**What to produce:** For this exercise, please find the lines in the entries that include the word "evenodd" and copy them.

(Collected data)

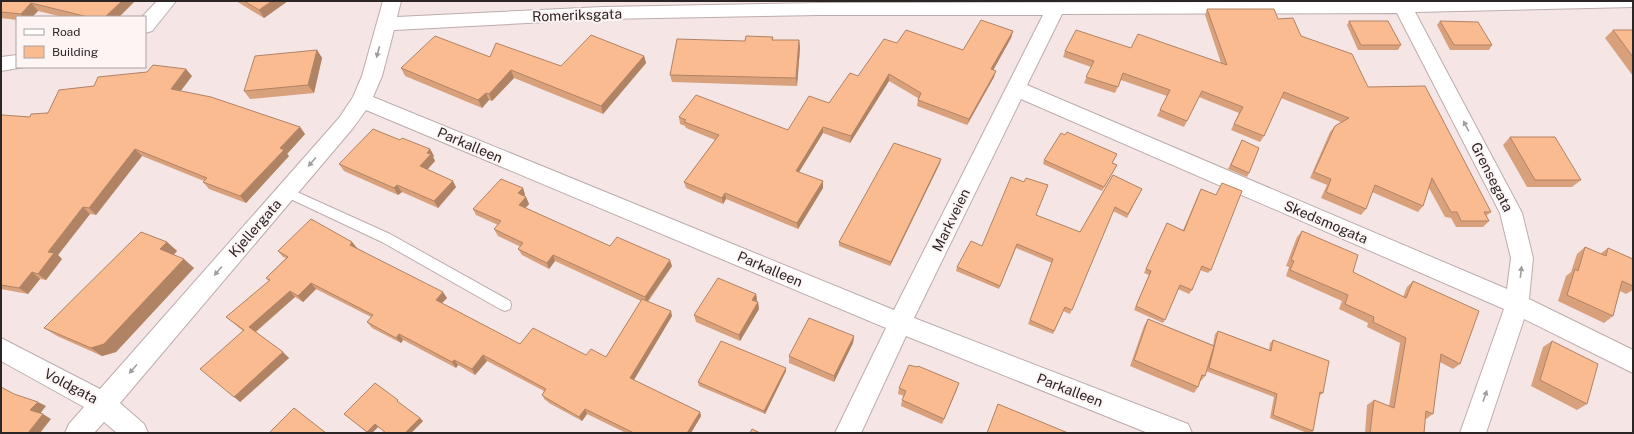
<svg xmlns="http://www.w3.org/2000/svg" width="1634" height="434" font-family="'Public Sans',sans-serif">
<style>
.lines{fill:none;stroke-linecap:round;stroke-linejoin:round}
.service-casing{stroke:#bcadac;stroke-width:2}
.minor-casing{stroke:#bcadac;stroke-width:2}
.service{fill:#fff;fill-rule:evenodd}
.minor{fill:#fff;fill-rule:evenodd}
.wall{fill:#d8a17c}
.shaded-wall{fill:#b08365}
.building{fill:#fbbb90;stroke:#b08365}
.oneway{fill:#a09d9d}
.labels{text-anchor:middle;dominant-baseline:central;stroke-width:4;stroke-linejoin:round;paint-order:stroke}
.street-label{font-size:14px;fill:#2b2525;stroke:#fef4f4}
</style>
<rect width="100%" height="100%" fill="#f5e5e5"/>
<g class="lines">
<g class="service-casing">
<path id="service" d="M286 187 390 234 510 301 511 305 510 309 505 311 500 309 382 242 282 195 280 192 282 189Z"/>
</g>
<g class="minor-casing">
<path id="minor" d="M157 1H176L152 31 145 33V17H142Z
M383 1H401L397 17 603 7 819 3 1633 1V7L1415 12 1522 213 1533 258 1529 299 1633 350V373L1524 319 1486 433H1460L1504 309 1021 99 914 318 1188 424 1192 433H1148L906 336 861 433H835L886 328 366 110 353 128 120 403 144 424 148 433H117L104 422 94 433H65L69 424 84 407 1 361V338L100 389 339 118 353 97 362 76ZM1397 13 1500 213 1511 258 1507 289 1027 85 1062 14ZM819 15H1043L894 310 373 97 382 76 394 30 603 19Z
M17 55V67H24L1 71V57Z"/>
</g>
<use href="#service" class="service"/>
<use href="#minor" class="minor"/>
</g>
<path class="wall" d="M1 1H135L119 17H63L38 11 32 17H17V20L1 18Z
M236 1H288L264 18Z
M1207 9 1278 19 1368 87 1491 212 1486 216 1489 221 1483 227H1456L1451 218 1445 217 1429 188 1423 206 1418 212 1372 192 1366 209 1361 215 1321 198 1327 185 1310 178 1330 132 1335 126 1341 122 1281 98 1264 136 1260 142 1231 130 1239 113 1199 97 1184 127 1157 116 1167 96 1121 80 1115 93 1084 83 1091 67 1063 57 1065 51 1131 48 1221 63 1205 15Z
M1349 21 1401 45 1398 50H1358L1347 25Z
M1440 21 1492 45 1489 50H1450L1437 25Z
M1613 30H1633V76L1605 38Z
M1013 31 1011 38 993 70 994 77 967 125 917 106 918 98 889 81 850 143 823 133 799 172 823 188 798 229 726 199 723 204 686 188 684 182 715 140 686 128 685 126 680 124 679 117 788 130 829 103 858 76 897 43 963 50Z
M773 37V40H799L800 48 797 86 672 82 670 75 745 41Z
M317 50 322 58 314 93 250 99 244 91Z
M644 56 646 63 603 114 514 78 492 101 489 100 482 108 405 76 401 68 490 57 561 66Z
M192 76 180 91 300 127 305 134 287 154 289 156 246 203 209 189 203 182 204 181 142 156 96 215 90 214 58 255 62 259 46 280 40 279 28 294 1 289V116L30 117Z
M1065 135 1117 154 1112 163 1117 165 1102 191 1043 164 1044 160Z
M1510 137 1581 180 1572 187H1527L1503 145Z
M400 140 430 149 434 156 433 157 435 161 427 170 456 187 438 208 402 192 398 195 344 171 339 164Z
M1242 140 1249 173 1247 177 1228 169Z
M940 163 890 266 839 246V242Z
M1113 175 1142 189 1127 218 1113 211 1070 314 1063 311 1053 334 1028 324 1052 263 1016 248 999 289 956 271 957 267 982 246 1036 215 1080 232Z
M1222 183 1211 270 1208 273 1200 270 1192 290 1189 294 1178 289 1165 320 1163 323 1134 310 1149 275 1144 273 1167 223 1183 230 1199 193 1201 189 1216 195Z
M523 188 525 195 524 196 526 197 529 204 525 208 610 246 672 266 648 302 672 316 634 380 700 412 701 416 691 433H626L587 414 582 421 549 403 547 401 545 400 542 395 544 391 487 361 475 375 458 365 456 368 403 340 401 343 372 328 367 322 371 317 316 289 303 302 295 297 256 332 289 358 240 402 243 331 226 317 269 281 266 278 286 258 283 257 278 251 352 242 357 248 447 298 442 303 520 344 586 355 606 357 641 301 555 261 549 269 522 255 518 249 521 247 498 236 494 229 498 225 476 215 473 209Z
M1302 231 1353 272 1403 297 1407 287 1413 281 1460 364 1453 369 1440 362 1433 414 1426 419 1425 418 1424 433H1365L1367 405 1374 400 1389 406 1400 343 1367 327 1368 323 1339 309 1342 301 1286 276 1289 267 1286 266 1297 237Z
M167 242 177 251 173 255 194 268 116 352 102 356 57 336 44 328Z
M1585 247 1600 254 1608 248 1633 259V290L1626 294 1620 291 1613 316 1604 323 1558 301 1566 276 1571 272 1577 254Z
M756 294 757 300 756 301 758 302 759 309 740 341 696 322 694 315Z
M1148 319 1213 345 1215 334 1218 331 1269 350 1270 343 1273 340 1323 393 1319 396 1313 431 1311 433H1307L1270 418 1274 397 1206 371 1205 376 1200 382 1198 387 1194 393 1130 366 1144 326Z
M854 336 853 343 834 382 789 363V356Z
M1552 341 1587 404 1577 410 1531 386 1543 347Z
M786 371 765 414 699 386 698 382Z
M899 388 957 389 942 424 901 406 902 400 904 396 898 394Z
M401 403V404L423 421 411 433H386L378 427 372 433H368L344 414Z"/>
<path class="shaded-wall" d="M122 1H135L119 17H105Z
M272 1H288L264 18 259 10Z
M31 3 38 11 32 17H23L21 14Z
M1013 31 1011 38 990 76 991 69Z
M799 40 800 48 797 86 796 78Z
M317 50 322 58 314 93 308 85Z
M644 56 646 63 603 114 601 106Z
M186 69 192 76 177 96 171 89Z
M511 70 514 78 492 101 489 94Z
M996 71 994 77 967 125 969 119Z
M889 74V81L850 143 851 136Z
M486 93 489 100 482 108 478 100Z
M300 127 305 134 287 154 289 156 246 203 240 196 280 148Z
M823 127V133L796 177V171Z
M135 149 142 156 96 215 89 208Z
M430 149 434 156 433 157 435 161 424 173 420 166 427 153Z
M941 159 940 163 890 266 891 262Z
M453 181 456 187 438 208 434 201Z
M823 181V188L798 229 797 223Z
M397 185 402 192 398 195 394 188Z
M523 188 525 195 521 200 518 193Z
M725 193 726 199 723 204 722 198Z
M526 197 529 204 522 212 519 205Z
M83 207 90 214 58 255 62 259 46 280 38 274 48 252Z
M167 242 177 251 170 259 160 249Z
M352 242 357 248 354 251 350 245Z
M553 255 555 261 549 269 547 263Z
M184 259 194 268 116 352 102 356 91 348Z
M670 260 672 266 646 303 645 297Z
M32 272 40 279 28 294 19 288Z
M311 283 316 289 303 302 298 296Z
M290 291 295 297 255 332 249 327Z
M443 292 447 298 440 305 436 300Z
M756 294 757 300 753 306 752 300Z
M758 302 759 309 740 341 739 335Z
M671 311 672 316 632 383 630 378Z
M399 334 403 340 401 343 396 338Z
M854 336 853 343 834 382V376Z
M283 352 289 358 240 402 234 397Z
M483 355 487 361 475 375 472 369Z
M454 360 458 365 456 368 452 362Z
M786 368V371L765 414 764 411Z
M959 383 957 389 942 424 944 419Z
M38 402 46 406 39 415 30 410Z
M585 409 587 414 582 421 579 417Z
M700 412 701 416 691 433H687Z
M43 414 51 419 40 433H28Z
M420 418 423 421 411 433H405Z
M375 424 378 427 372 433H368L367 432Z"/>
<path class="building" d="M1 1H122L105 17H88L31 3 21 14 1 12Z
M244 1H272L259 10Z
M1207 9H1274L1278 19 1293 18 1301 36 1352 54 1368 87 1425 86 1491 212H1484L1489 221H1461L1457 212H1451L1432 178 1423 206 1375 185 1366 209 1326 192 1331 179 1314 172 1335 126 1349 118 1284 92 1264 136 1234 124 1243 107 1202 91 1187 121 1160 110 1170 90 1123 73 1118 87 1086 77 1094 61 1065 51 1076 30 1131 48 1138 34 1227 65Z
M981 20 1013 31 991 69 996 71 969 119 918 100 921 93 889 74 851 136 823 127 796 171 823 181 797 223 725 193 722 198 684 182 719 135 684 122 686 120 679 117 696 95 788 130 809 96 829 103 850 73 858 76 884 39 897 43 906 30 963 50Z
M1349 21H1388L1401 45H1361Z
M1440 21 1478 22 1492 45H1454Z
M1613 30H1633V57Z
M591 35 644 56 601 106 511 70 489 94 486 93 478 100 401 68 435 36 490 57 496 43 561 66Z
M746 36 773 37 772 40H799L796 78 670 75 677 39 745 41Z
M317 50 308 85 244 91 255 56Z
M153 65 186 69 171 89 211 97 300 127 280 148 284 150 240 196 203 182 207 178 135 149 89 208 83 207 48 252 54 253 38 274 32 272 19 288 1 285V116L2 115 30 117 31 114 48 113 59 90 94 86 98 77 147 72Z
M373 129 400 140 402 138 430 149 427 153 431 154 420 166 453 181 434 201 397 185 394 188 339 164Z
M1067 132 1117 154 1112 163 1117 165 1104 187 1044 160 1061 133 1065 135Z
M1510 137H1555L1581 180H1535Z
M1242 140 1259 148 1249 173 1231 165Z
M894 143 941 159 891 262 839 242Z
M1113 175 1142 189 1128 214 1115 207 1072 310 1065 307 1054 331 1030 320 1053 259 1017 244 1000 286 957 267 971 241 982 246 1011 177 1024 182 1026 178 1048 185 1036 215 1080 232Z
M501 179 523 188 518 193 526 197 519 205 610 246 617 237 670 260 645 297 553 255 547 263 518 249 523 243 494 229 501 221 473 209Z
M1222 183 1242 191 1211 270 1202 266 1192 290 1180 285 1165 320 1136 306 1151 271 1146 269 1167 223 1184 231 1201 189 1216 195Z
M311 219 352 242 350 245 443 292 436 300 520 344 533 328 586 355 591 349 606 357 642 299 671 311 630 378 700 412 687 433H634L585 409 579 417 546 398 542 395 546 389 483 355 472 369 454 360 452 362 399 334 396 338 367 322 373 315 311 283 298 296 290 291 249 327 283 352 234 397 200 369 244 330 226 317 270 280 266 278 288 257 278 251Z
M1302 231 1358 255 1353 272 1406 298 1413 281 1479 311 1460 364 1441 354 1433 414 1426 411 1424 433H1370L1374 400 1394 408 1406 338 1373 322 1374 317 1345 304 1348 295 1290 270 1294 261 1291 260Z
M141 232 167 242 160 249 184 259 104 344 91 348 44 328Z
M1585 247 1606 256 1608 248 1633 259V286L1622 281 1613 316 1567 295 1575 269 1578 271Z
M718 278 756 294 752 300 758 302 739 335 694 315Z
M809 318 854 336 834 376 789 356Z
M1148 319 1214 346 1205 376 1202 375 1198 387 1134 360Z
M1218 331 1271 351 1273 340 1329 361 1323 393 1320 392 1313 431 1273 415 1277 394 1209 368Z
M721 341 786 368 764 411 698 382Z
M1552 341 1598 364 1587 404 1540 380Z
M909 365 917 367 918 366 959 383 944 419 902 400 906 391 899 388Z
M375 383 398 400 397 401 420 418 405 433H386L375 424 367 432 344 414Z
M1 387 14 394 38 402 30 410 43 414 28 433H1Z
M998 404 1068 433H987Z
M294 408 326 433H269Z
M752 429 760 433H750Z"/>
<defs><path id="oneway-solid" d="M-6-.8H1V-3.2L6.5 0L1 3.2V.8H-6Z"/></defs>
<g class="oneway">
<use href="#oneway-solid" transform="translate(378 52) rotate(105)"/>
<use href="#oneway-solid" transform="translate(1466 126) rotate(-118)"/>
<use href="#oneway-solid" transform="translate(312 162) rotate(131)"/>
<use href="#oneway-solid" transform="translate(218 271) rotate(131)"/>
<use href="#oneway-solid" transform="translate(1521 272) rotate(-83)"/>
<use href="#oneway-solid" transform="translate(133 369) rotate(131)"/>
<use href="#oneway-solid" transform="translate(1485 396) rotate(-71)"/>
</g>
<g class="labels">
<g class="street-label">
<text transform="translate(577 15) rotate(-2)">Romeriksgata</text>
<text transform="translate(470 145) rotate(23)">Parkalleen</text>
<text transform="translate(1492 177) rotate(63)">Grensegata</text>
<text transform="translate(951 220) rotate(-64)">Markveien</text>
<text transform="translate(1326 222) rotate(23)">Skedsmogata</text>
<text transform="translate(255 228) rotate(-49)">Kjellergata</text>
<text transform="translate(770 269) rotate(23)">Parkalleen</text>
<text transform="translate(71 386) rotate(28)">Voldgata</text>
<text transform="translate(1070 390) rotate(21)">Parkalleen</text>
</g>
</g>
<rect width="1634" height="434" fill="none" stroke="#2b2525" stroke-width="4"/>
<rect x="16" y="16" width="130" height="52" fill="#fef4f4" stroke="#aaa1a1"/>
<rect x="24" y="29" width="20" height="6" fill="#ffffff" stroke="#aaa1a1"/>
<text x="52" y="36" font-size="12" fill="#2b2525">Road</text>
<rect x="24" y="46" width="20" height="12" fill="#fbbb90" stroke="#aaa1a1"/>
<text x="52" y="56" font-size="12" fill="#2b2525">Building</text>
</svg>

**Reply:**
.service{fill:#fff;fill-rule:evenodd}
.minor{fill:#fff;fill-rule:evenodd}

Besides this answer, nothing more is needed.